US financial services watchdog has ordered Wells Fargo to pay a penalty of $3.7bn for violations across multiple product lines in the consumer banking unit. 

The Consumer Financial Protection Bureau (CFPB) has ordered the bank to pay a $1.7bn civil penalty and $2bn to redress more than 16 million customers affected by the violations. 

Wells Fargo illegally assessed fees and interest charges on car and mortgage loans, had customers’ cars wrongfully repossessed and misapplied payments to auto and mortgage loans, the regulator said. 

The lender also charged unlawful surprise overdraft fees and applied other incorrect charges to checking and savings accounts, the CFPB added. 

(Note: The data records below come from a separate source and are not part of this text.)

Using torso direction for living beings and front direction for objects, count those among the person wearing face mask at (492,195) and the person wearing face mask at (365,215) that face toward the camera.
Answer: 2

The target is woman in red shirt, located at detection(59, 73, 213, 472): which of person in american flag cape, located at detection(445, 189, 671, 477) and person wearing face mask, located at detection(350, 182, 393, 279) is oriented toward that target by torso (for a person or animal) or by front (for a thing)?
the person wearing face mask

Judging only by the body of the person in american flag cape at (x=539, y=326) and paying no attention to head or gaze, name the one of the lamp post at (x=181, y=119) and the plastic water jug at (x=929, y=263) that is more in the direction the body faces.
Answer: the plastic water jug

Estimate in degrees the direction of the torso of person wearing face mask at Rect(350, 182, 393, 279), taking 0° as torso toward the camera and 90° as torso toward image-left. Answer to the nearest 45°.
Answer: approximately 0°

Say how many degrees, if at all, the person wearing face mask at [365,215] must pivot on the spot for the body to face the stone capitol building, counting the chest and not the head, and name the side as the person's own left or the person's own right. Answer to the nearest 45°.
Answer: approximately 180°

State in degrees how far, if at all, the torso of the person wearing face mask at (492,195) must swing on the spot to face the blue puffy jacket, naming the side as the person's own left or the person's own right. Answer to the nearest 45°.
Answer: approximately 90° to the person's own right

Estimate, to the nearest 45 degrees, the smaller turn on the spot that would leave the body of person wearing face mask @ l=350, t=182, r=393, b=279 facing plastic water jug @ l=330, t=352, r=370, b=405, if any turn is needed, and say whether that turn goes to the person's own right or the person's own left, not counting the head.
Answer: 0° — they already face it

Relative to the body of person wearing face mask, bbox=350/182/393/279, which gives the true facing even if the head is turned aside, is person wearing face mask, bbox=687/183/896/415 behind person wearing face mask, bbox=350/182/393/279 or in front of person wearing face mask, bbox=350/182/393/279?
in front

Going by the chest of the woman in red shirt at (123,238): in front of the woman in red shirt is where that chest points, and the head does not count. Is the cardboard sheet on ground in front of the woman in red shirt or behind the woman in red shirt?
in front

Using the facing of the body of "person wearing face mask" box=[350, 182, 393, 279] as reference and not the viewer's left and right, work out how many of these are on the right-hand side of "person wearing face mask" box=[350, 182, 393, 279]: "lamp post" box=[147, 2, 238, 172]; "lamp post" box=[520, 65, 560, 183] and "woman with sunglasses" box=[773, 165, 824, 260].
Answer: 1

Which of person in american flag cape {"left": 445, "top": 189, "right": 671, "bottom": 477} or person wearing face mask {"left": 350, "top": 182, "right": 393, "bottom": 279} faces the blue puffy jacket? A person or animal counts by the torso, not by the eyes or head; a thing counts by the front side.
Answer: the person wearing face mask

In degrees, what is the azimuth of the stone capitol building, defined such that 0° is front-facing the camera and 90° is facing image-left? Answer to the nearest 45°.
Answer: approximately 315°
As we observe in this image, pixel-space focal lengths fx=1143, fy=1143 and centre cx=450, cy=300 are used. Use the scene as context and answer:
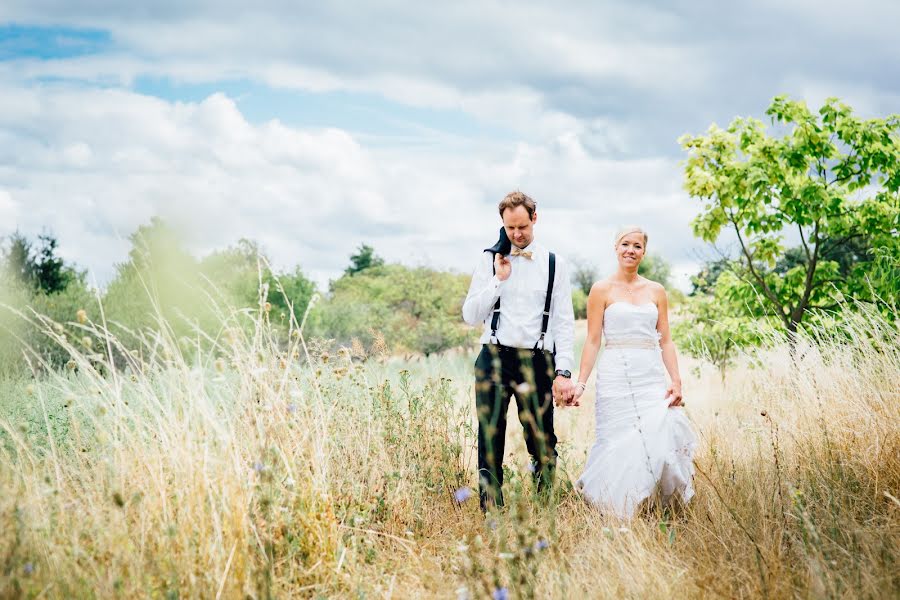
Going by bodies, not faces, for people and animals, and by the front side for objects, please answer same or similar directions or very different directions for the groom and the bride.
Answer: same or similar directions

Specifically, the systematic failures in auto loan servicing led to a loss of $1.3bn across 11 million accounts. 

The bank also wrongly rejected hundreds of requests for home loan modifications for at least seven years and froze more than one million accounts due to a flawed automated filter. 

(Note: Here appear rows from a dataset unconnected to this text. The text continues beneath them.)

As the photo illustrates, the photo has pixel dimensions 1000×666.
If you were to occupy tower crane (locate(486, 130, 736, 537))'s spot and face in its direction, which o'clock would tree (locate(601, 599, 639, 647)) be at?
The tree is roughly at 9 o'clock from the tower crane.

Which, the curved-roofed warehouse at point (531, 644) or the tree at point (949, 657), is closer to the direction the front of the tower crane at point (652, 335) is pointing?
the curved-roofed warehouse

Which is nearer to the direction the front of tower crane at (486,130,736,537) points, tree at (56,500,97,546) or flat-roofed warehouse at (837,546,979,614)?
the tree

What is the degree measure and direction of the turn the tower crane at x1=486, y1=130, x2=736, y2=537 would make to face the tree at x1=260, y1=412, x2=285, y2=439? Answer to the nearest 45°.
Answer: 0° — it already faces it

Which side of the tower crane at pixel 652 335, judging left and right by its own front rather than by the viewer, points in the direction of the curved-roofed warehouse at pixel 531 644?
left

CFPB director Rohit Chopra said: “Wells Fargo’s rinse-repeat cycle of violating the law has harmed millions of American families. The CFPB is ordering Wells Fargo to refund billions of dollars to consumers across the country. This is an important initial step for accountability and long-term reform of this repeat offender.”

The bank has also been mandated to stop imposing surprise overdraft fees and to make sure that auto loan borrowers are reimbursed for some add-on costs.

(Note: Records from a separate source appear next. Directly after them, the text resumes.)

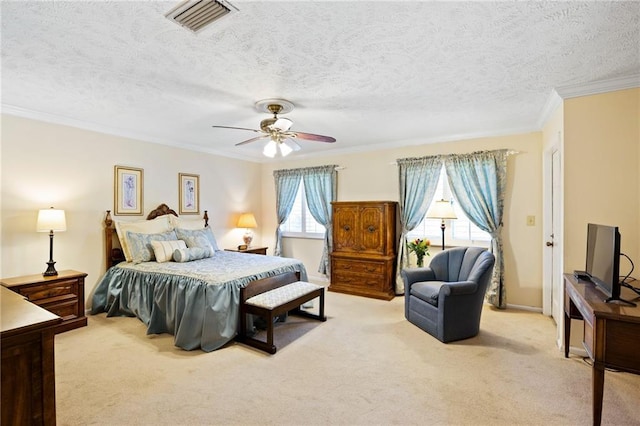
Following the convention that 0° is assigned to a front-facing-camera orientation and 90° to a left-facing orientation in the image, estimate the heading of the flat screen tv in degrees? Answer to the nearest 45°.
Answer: approximately 90°

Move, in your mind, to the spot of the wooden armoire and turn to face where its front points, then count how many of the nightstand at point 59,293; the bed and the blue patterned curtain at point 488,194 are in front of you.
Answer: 2

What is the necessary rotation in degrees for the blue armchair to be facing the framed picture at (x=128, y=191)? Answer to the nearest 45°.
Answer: approximately 45° to its right

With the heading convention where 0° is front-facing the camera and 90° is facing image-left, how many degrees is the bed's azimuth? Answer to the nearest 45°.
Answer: approximately 315°

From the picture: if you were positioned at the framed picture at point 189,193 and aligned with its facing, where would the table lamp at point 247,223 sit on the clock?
The table lamp is roughly at 10 o'clock from the framed picture.

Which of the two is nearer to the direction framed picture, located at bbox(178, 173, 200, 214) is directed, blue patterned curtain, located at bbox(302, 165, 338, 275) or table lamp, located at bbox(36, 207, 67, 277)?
the blue patterned curtain

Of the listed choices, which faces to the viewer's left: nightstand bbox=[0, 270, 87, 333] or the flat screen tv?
the flat screen tv

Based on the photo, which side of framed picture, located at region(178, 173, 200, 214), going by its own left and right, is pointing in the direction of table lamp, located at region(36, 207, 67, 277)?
right

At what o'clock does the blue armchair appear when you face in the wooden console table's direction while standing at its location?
The blue armchair is roughly at 1 o'clock from the wooden console table.

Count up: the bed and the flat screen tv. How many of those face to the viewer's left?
1

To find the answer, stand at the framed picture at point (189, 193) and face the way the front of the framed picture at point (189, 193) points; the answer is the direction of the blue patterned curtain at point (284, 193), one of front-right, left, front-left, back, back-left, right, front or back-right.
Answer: front-left
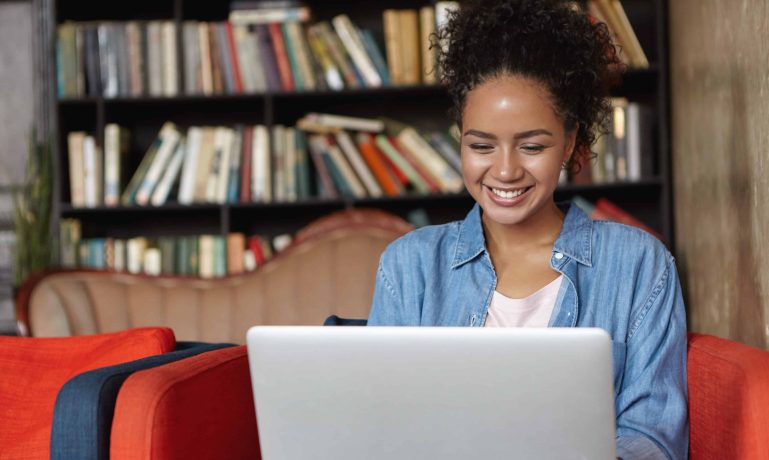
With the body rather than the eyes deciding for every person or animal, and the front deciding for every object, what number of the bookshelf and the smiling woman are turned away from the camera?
0

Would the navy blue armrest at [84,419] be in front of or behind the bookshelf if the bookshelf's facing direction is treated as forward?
in front

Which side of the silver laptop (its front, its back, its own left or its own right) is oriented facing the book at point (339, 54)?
front

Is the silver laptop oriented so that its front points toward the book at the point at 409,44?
yes

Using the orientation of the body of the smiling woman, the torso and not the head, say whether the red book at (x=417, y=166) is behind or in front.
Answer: behind

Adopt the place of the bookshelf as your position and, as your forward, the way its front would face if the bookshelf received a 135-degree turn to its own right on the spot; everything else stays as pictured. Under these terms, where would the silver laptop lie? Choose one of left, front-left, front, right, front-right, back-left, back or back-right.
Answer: back-left

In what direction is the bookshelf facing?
toward the camera

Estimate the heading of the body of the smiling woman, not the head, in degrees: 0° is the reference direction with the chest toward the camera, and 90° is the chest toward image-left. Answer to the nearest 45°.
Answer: approximately 0°

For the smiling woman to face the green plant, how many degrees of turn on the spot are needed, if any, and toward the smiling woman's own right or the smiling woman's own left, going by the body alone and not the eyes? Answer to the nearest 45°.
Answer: approximately 135° to the smiling woman's own right

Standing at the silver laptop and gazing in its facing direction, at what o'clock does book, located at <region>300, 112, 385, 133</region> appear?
The book is roughly at 12 o'clock from the silver laptop.

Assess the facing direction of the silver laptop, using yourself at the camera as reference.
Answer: facing away from the viewer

Responding to the development, Wells Fargo CEO Charlie Scharf said: “As we have said before, we and our regulators have identified a series of unacceptable practices that we have been working systematically to change and provide customer remediation where warranted. 

“This far-reaching agreement is an important milestone in our work to transform the operating practices at Wells Fargo and to put these issues behind us.”